» **Directions**
Could you convert the material from the line containing "Which range on" through the line containing "2010-10-22, 2010-10-08, 2010-03-26", both included, into a JSON list of strings with one string per line and blank lines omitted?

» **Records to process**
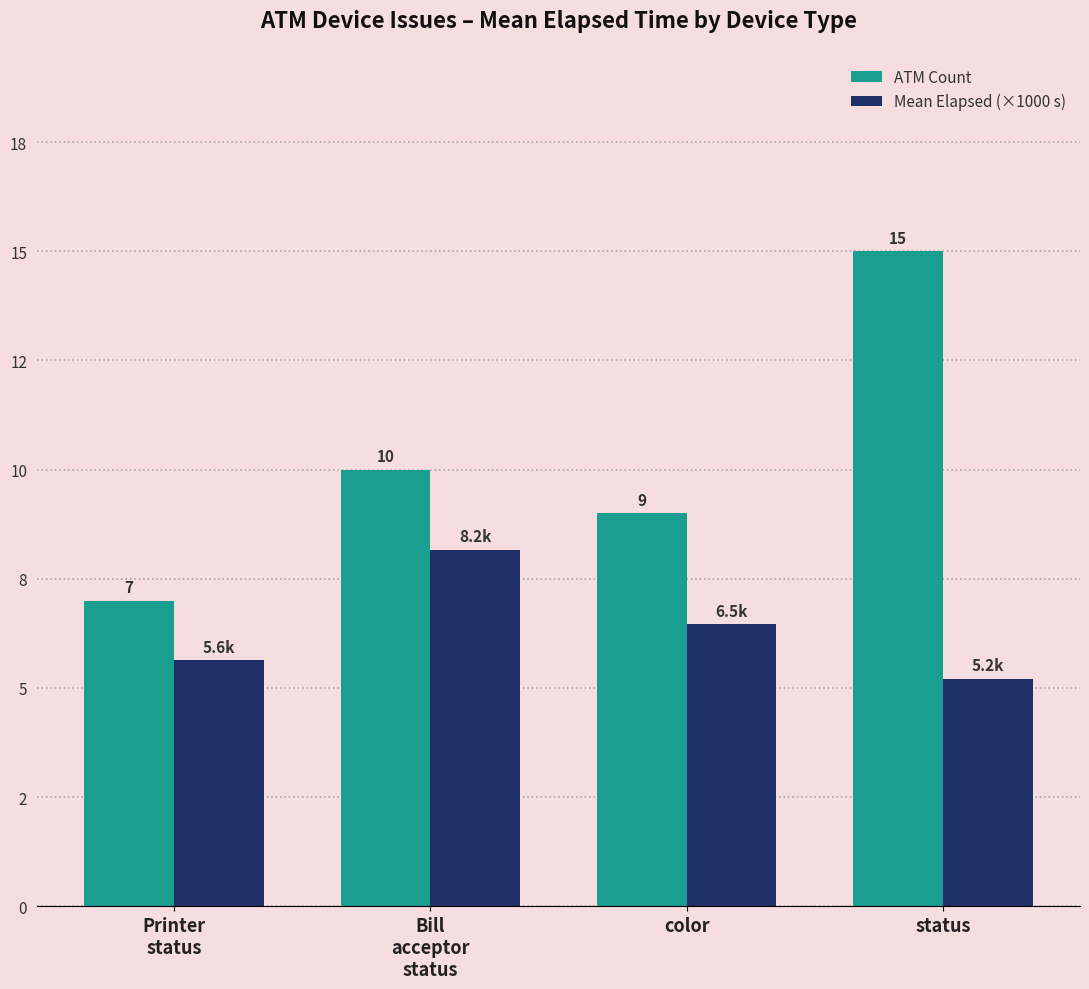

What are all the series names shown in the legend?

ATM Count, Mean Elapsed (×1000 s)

--

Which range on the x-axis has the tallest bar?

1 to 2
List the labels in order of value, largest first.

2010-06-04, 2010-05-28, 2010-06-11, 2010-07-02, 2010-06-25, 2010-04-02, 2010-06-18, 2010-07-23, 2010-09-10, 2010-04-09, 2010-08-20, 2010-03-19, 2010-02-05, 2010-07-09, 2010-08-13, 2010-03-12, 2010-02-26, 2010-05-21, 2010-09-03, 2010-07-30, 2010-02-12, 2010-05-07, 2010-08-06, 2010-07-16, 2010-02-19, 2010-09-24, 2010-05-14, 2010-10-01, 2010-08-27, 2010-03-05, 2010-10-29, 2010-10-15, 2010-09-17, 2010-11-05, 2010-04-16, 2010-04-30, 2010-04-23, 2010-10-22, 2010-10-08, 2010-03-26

» **Exercise result**
[
  "Which range on the x-axis has the tallest bar?",
  "1 to 2",
  "List the labels in order of value, largest first.",
  "2010-06-04, 2010-05-28, 2010-06-11, 2010-07-02, 2010-06-25, 2010-04-02, 2010-06-18, 2010-07-23, 2010-09-10, 2010-04-09, 2010-08-20, 2010-03-19, 2010-02-05, 2010-07-09, 2010-08-13, 2010-03-12, 2010-02-26, 2010-05-21, 2010-09-03, 2010-07-30, 2010-02-12, 2010-05-07, 2010-08-06, 2010-07-16, 2010-02-19, 2010-09-24, 2010-05-14, 2010-10-01, 2010-08-27, 2010-03-05, 2010-10-29, 2010-10-15, 2010-09-17, 2010-11-05, 2010-04-16, 2010-04-30, 2010-04-23, 2010-10-22, 2010-10-08, 2010-03-26"
]